Aim of the exercise |
Pictures stay out. Everything else in the listing below gets written out exactly.

Supplied information Block Start

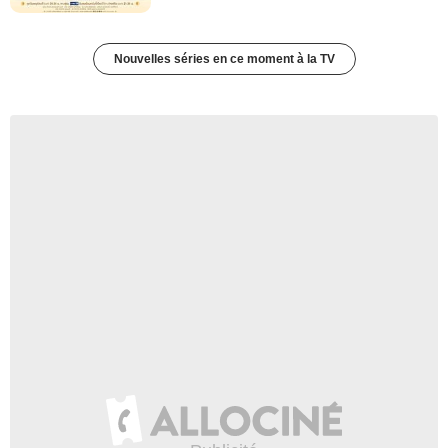
Nouvelles séries en ce moment à la TV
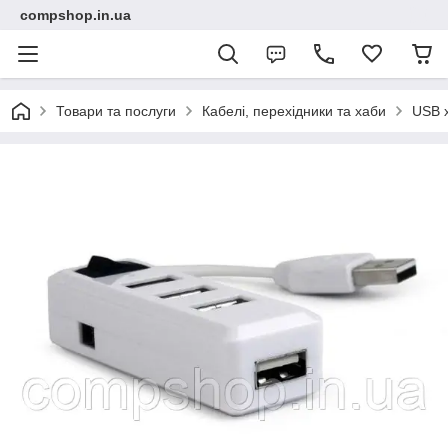
compshop.in.ua
Товари та послуги
Кабелі, перехідники та хаби
USB 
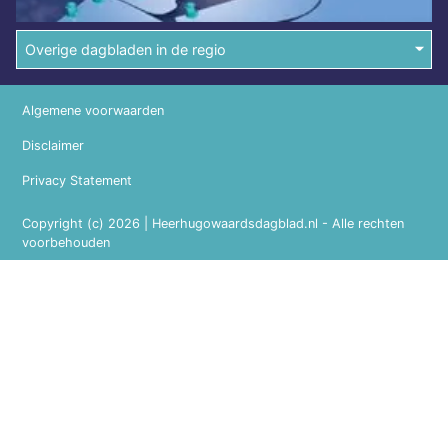
Overige dagbladen in de regio
Algemene voorwaarden
Disclaimer
Privacy Statement
Copyright (c) 2026 | Heerhugowaardsdagblad.nl - Alle rechten
voorbehouden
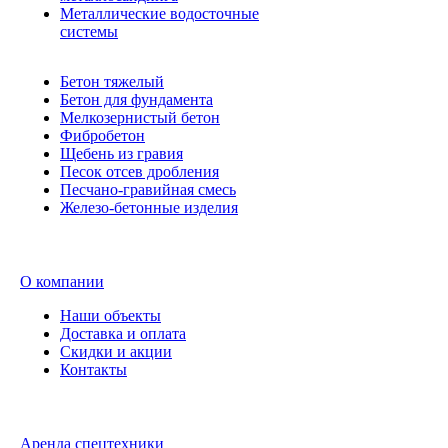
Металлические водосточные
системы
Бетон тяжелый
Бетон для фундамента
Мелкозернистый бетон
Фибробетон
Щебень из гравия
Песок отсев дробления
Песчано-гравийная смесь
Железо-бетонные изделия
О компании
Наши объекты
Доставка и оплата
Скидки и акции
Контакты
Аренда спецтехники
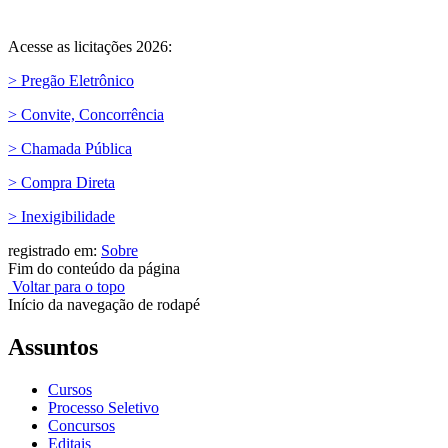
Acesse as licitações 2026:
> Pregão Eletrônico
> Convite, Concorrência
> Chamada Pública
> Compra Direta
> Inexigibilidade
registrado em:
Sobre
Fim do conteúdo da página
Voltar para o topo
Início da navegação de rodapé
Assuntos
Cursos
Processo Seletivo
Concursos
Editais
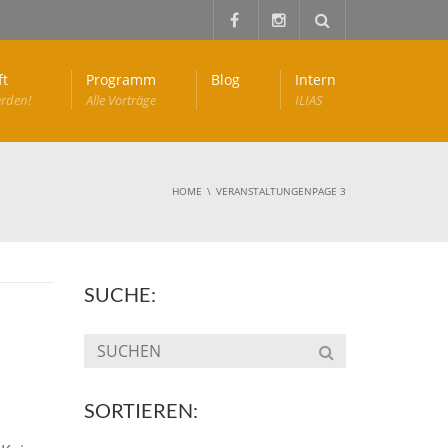
ft
Programm
Blog
Intern
erden!
Alle Vorträge
ILIAS
HOME
VERANSTALTUNGEN
PAGE 3
SUCHE:
SORTIEREN:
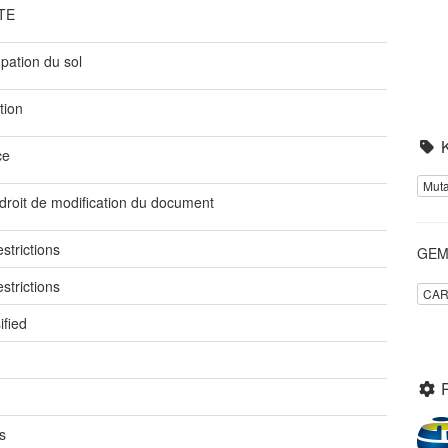
TE
pation du sol
tion
ce
Muta
droit de modification du document
strictions
GEME
strictions
CAR
ified
s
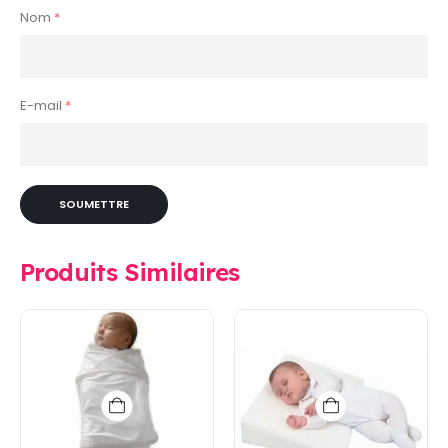
Nom
*
E-mail
*
Produits Similaires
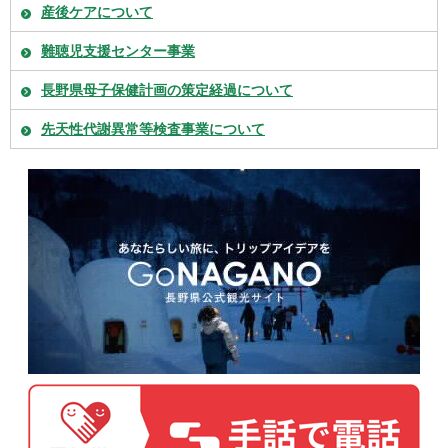
産後ケアについて
難聴児支援センター事業
長野県母子保健計画の策定経過について
先天性代謝異常等検査事業について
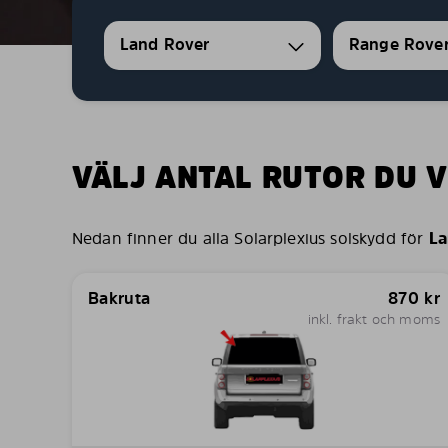
Land Rover
Range Rove
VÄLJ ANTAL RUTOR DU V
Nedan finner du alla Solarplexius solskydd för
La
Bakruta
870
kr
inkl. frakt och moms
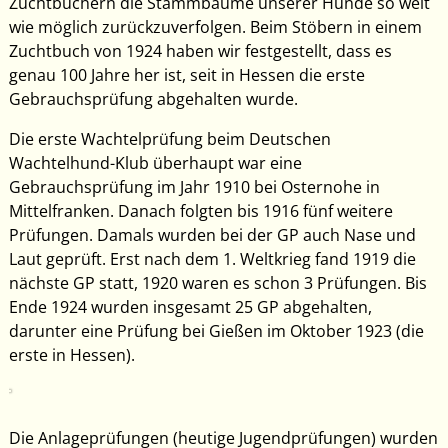
Zuchtbüchern die Stammbäume unserer Hunde so weit
wie möglich zurückzuverfolgen. Beim Stöbern in einem
Zuchtbuch von 1924 haben wir festgestellt, dass es
genau 100 Jahre her ist, seit in Hessen die erste
Gebrauchsprüfung abgehalten wurde.
Die erste Wachtelprüfung beim Deutschen
Wachtelhund-Klub überhaupt war eine
Gebrauchsprüfung im Jahr 1910 bei Osternohe in
Mittelfranken. Danach folgten bis 1916 fünf weitere
Prüfungen. Damals wurden bei der GP auch Nase und
Laut geprüft. Erst nach dem 1. Weltkrieg fand 1919 die
nächste GP statt, 1920 waren es schon 3 Prüfungen. Bis
Ende 1924 wurden insgesamt 25 GP abgehalten,
darunter eine Prüfung bei Gießen im Oktober 1923 (die
erste in Hessen).
Die Anlageprüfungen (heutige Jugendprüfungen) wurden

Supplied information Block End

Reply to the exercise |
Nouvelles séries en ce moment à la TV
compshop.in.ua
Товари та послуги
Кабелі, перехідники та хаби
USB 
Overige dagbladen in de regio
Algemene voorwaarden
Disclaimer
Privacy Statement
Copyright (c) 2026 | Heerhugowaardsdagblad.nl - Alle rechten
voorbehouden
Металлические водосточные
системы
Бетон тяжелый
Бетон для фундамента
Мелкозернистый бетон
Фибробетон
Щебень из гравия
Песок отсев дробления
Песчано-гравийная смесь
Железо-бетонные изделия
О компании
Наши объекты
Доставка и оплата
Скидки и акции
Контакты
Аренда спецтехники
Acesse as licitações 2026:
> Pregão Eletrônico
> Convite, Concorrência
> Chamada Pública
> Compra Direta
> Inexigibilidade
registrado em:
Sobre
Fim do conteúdo da página
Voltar para o topo
Início da navegação de rodapé
Assuntos
Cursos
Processo Seletivo
Concursos
Editais
ft
Programm
Blog
Intern
erden!
Alle Vorträge
ILIAS
HOME
VERANSTALTUNGEN
PAGE 3
SUCHE:
SORTIEREN:
TE
pation du sol
tion
ce
Muta
droit de modification du document
strictions
GEME
strictions
CAR
ified
s
Nom
*
E-mail
*
Produits Similaires
産後ケアについて
難聴児支援センター事業
長野県母子保健計画の策定経過について
先天性代謝異常等検査事業について
Land Rover
Range Rove
VÄLJ ANTAL RUTOR DU V
Nedan finner du alla Solarplexius solskydd för
La
Bakruta
870
kr
inkl. frakt och moms
Zuchtbüchern die Stammbäume unserer Hunde so weit
wie möglich zurückzuverfolgen. Beim Stöbern in einem
Zuchtbuch von 1924 haben wir festgestellt, dass es
genau 100 Jahre her ist, seit in Hessen die erste
Gebrauchsprüfung abgehalten wurde.
Die erste Wachtelprüfung beim Deutschen
Wachtelhund-Klub überhaupt war eine
Gebrauchsprüfung im Jahr 1910 bei Osternohe in
Mittelfranken. Danach folgten bis 1916 fünf weitere
Prüfungen. Damals wurden bei der GP auch Nase und
Laut geprüft. Erst nach dem 1. Weltkrieg fand 1919 die
nächste GP statt, 1920 waren es schon 3 Prüfungen. Bis
Ende 1924 wurden insgesamt 25 GP abgehalten,
darunter eine Prüfung bei Gießen im Oktober 1923 (die
erste in Hessen).
Die Anlageprüfungen (heutige Jugendprüfungen) wurden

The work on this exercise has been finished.